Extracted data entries
┏━━

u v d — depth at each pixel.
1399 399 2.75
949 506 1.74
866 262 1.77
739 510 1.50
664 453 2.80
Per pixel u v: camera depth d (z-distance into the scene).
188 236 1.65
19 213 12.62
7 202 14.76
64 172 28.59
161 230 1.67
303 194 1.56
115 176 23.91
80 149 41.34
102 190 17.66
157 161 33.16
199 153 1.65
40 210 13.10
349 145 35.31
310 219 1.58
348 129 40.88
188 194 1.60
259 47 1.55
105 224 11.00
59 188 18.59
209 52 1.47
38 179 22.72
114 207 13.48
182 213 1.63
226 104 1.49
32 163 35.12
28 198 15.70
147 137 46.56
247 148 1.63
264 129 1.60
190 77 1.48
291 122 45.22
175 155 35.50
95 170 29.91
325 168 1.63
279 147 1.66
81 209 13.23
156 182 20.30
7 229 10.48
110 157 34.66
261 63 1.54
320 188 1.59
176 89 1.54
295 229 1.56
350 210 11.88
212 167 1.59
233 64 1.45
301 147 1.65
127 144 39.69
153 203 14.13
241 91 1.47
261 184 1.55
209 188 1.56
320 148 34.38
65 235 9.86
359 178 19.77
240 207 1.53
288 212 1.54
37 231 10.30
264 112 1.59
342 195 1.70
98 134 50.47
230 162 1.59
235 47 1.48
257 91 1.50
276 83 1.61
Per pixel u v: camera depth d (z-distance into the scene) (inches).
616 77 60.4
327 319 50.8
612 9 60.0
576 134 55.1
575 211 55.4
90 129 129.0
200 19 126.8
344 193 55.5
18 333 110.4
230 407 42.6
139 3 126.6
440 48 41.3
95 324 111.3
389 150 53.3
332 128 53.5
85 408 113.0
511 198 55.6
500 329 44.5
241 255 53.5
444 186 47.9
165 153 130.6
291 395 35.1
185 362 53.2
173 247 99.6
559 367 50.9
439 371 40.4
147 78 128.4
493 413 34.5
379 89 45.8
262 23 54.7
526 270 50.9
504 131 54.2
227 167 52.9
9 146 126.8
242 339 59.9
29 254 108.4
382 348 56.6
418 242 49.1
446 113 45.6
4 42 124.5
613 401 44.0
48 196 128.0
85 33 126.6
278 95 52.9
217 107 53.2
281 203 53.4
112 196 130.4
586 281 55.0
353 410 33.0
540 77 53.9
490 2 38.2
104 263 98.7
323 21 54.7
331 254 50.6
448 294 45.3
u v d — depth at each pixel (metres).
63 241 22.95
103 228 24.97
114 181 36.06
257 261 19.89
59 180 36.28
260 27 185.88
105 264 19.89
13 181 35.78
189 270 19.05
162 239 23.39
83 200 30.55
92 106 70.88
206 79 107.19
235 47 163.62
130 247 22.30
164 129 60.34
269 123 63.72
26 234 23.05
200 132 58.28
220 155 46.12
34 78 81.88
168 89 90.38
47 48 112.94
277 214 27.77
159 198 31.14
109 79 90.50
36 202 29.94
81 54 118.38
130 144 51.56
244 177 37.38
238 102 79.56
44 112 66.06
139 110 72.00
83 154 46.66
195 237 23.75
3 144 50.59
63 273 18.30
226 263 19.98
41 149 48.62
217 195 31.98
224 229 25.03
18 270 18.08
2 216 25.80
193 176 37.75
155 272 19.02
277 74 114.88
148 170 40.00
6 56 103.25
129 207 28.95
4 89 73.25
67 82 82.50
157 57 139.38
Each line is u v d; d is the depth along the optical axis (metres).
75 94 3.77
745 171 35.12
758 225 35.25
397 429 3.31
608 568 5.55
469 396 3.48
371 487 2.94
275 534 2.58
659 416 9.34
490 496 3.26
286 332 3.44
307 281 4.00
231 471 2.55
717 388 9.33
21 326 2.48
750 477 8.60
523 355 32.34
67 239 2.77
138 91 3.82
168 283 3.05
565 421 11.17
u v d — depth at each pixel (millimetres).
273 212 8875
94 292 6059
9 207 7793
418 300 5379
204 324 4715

┗━━
┏━━

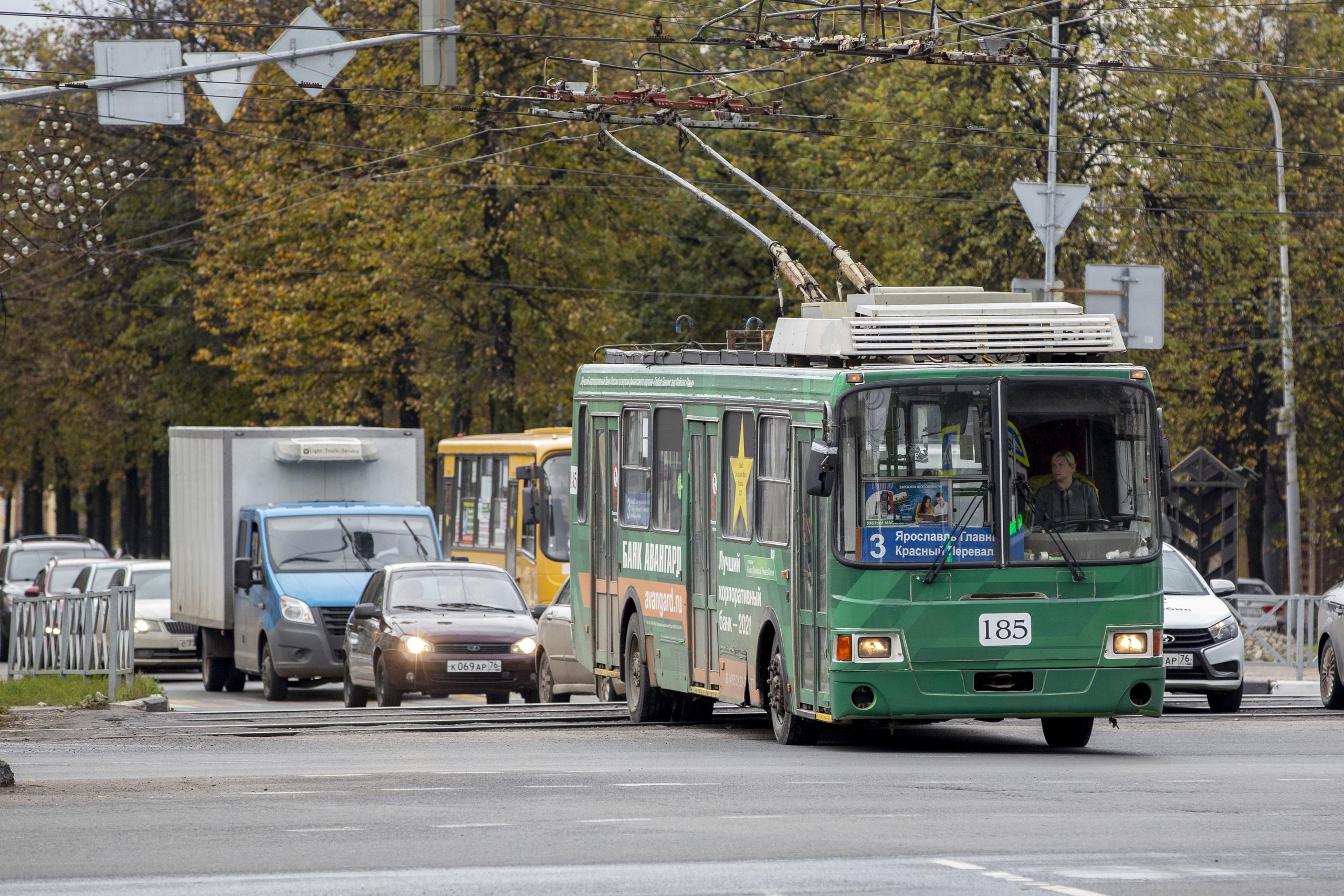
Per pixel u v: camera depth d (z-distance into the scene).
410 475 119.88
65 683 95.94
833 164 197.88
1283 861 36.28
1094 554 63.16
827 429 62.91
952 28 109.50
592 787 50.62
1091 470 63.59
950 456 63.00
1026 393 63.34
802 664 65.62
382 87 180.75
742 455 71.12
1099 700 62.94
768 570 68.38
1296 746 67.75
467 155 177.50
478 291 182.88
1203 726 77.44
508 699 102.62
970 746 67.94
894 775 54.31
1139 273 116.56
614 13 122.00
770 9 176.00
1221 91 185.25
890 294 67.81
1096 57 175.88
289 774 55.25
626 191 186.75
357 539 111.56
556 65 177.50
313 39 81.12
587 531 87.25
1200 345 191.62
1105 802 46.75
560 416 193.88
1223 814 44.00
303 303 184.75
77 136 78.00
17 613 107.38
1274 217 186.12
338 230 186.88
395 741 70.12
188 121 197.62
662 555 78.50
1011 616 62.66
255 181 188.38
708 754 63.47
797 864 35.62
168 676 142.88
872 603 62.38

┗━━
┏━━

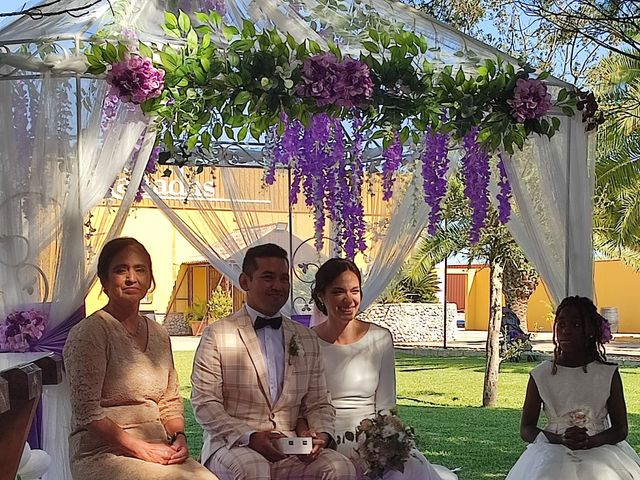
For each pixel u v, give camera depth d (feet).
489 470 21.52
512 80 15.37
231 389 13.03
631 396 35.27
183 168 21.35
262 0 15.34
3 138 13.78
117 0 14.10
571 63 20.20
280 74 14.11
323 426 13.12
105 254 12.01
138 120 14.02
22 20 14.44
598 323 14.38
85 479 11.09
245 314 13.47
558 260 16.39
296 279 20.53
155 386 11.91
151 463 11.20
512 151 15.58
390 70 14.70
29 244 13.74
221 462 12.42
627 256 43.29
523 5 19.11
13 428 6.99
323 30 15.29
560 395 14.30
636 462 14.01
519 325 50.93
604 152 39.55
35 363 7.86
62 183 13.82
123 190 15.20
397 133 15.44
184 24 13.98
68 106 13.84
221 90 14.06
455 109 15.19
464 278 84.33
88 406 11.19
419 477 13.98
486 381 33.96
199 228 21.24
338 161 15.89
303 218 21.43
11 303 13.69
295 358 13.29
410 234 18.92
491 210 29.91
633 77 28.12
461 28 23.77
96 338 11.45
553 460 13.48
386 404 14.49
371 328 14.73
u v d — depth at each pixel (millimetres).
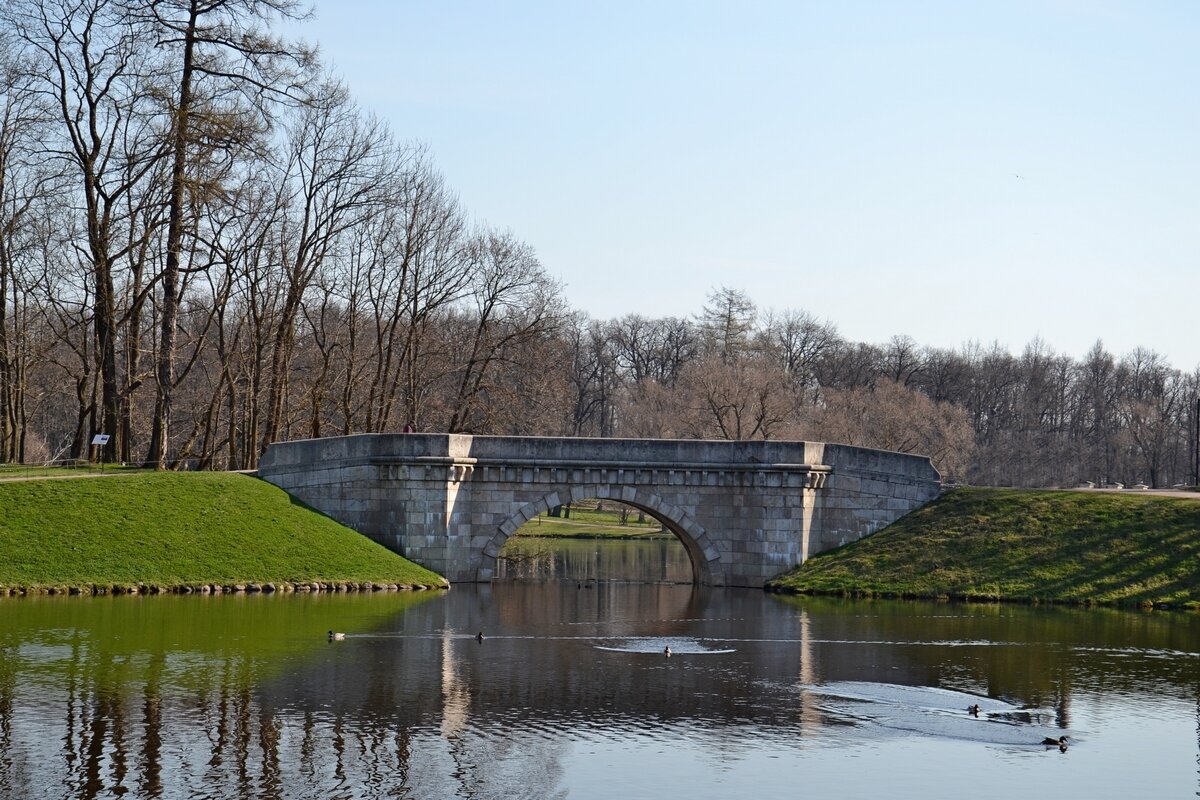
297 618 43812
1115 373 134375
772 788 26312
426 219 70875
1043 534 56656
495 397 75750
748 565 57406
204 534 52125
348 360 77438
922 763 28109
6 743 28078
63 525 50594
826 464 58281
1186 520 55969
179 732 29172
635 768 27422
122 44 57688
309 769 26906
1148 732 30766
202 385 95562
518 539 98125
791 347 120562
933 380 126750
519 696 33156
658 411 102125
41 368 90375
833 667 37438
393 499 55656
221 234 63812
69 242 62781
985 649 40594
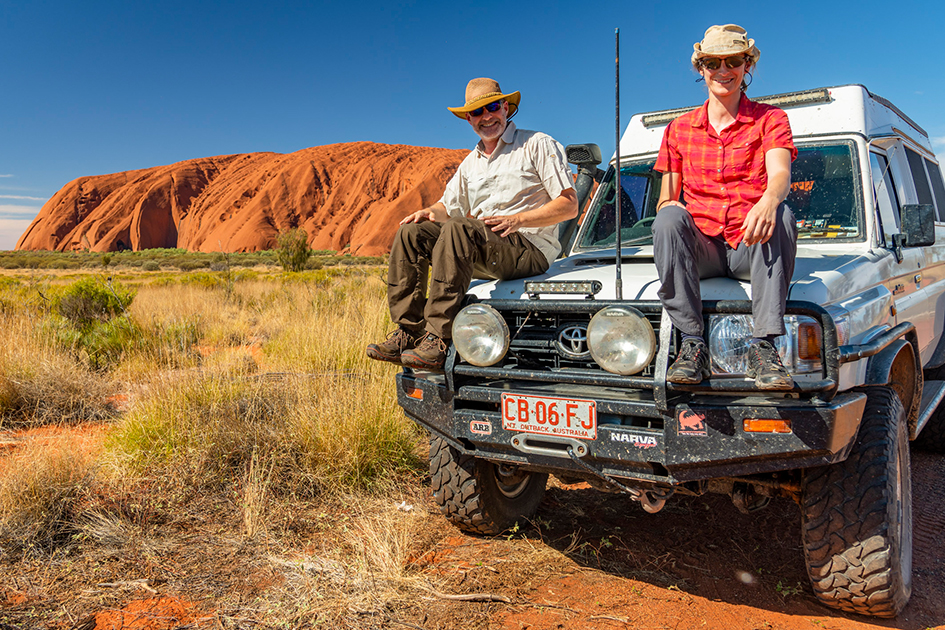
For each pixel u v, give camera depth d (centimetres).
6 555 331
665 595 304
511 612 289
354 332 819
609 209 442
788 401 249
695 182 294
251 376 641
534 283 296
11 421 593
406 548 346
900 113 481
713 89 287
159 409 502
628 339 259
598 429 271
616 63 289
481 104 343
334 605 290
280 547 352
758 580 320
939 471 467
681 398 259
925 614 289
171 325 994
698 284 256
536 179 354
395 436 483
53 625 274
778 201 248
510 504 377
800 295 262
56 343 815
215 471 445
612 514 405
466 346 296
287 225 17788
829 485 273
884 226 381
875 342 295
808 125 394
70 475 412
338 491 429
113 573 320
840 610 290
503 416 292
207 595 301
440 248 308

┗━━

### Exercise requirements
All lines above from the one with "u v d — depth at each pixel." to the one with "295 229 1.56", inclusive, should be copied exactly, and no other lines.

### Result of this exercise
u v d — depth at each pixel.
1399 399 2.75
949 506 1.74
866 262 1.77
739 510 1.50
664 453 2.80
Per pixel u v: camera depth d (z-distance into the scene).
188 236 1.65
19 213 12.62
7 202 14.76
64 172 28.59
161 230 1.67
303 194 1.56
115 176 23.91
80 149 41.34
102 190 17.66
157 161 33.16
199 153 1.65
40 210 13.10
349 145 35.31
310 219 1.58
348 129 40.88
188 194 1.60
259 47 1.55
105 224 11.00
59 188 18.59
209 52 1.47
38 179 22.72
114 207 13.48
182 213 1.63
226 104 1.49
32 163 35.12
28 198 15.70
147 137 46.56
247 148 1.63
264 129 1.60
190 77 1.48
291 122 45.22
175 155 35.50
95 170 29.91
325 168 1.63
279 147 1.66
81 209 13.23
156 182 20.30
7 229 10.48
110 157 34.66
261 63 1.54
320 188 1.59
176 89 1.54
295 229 1.56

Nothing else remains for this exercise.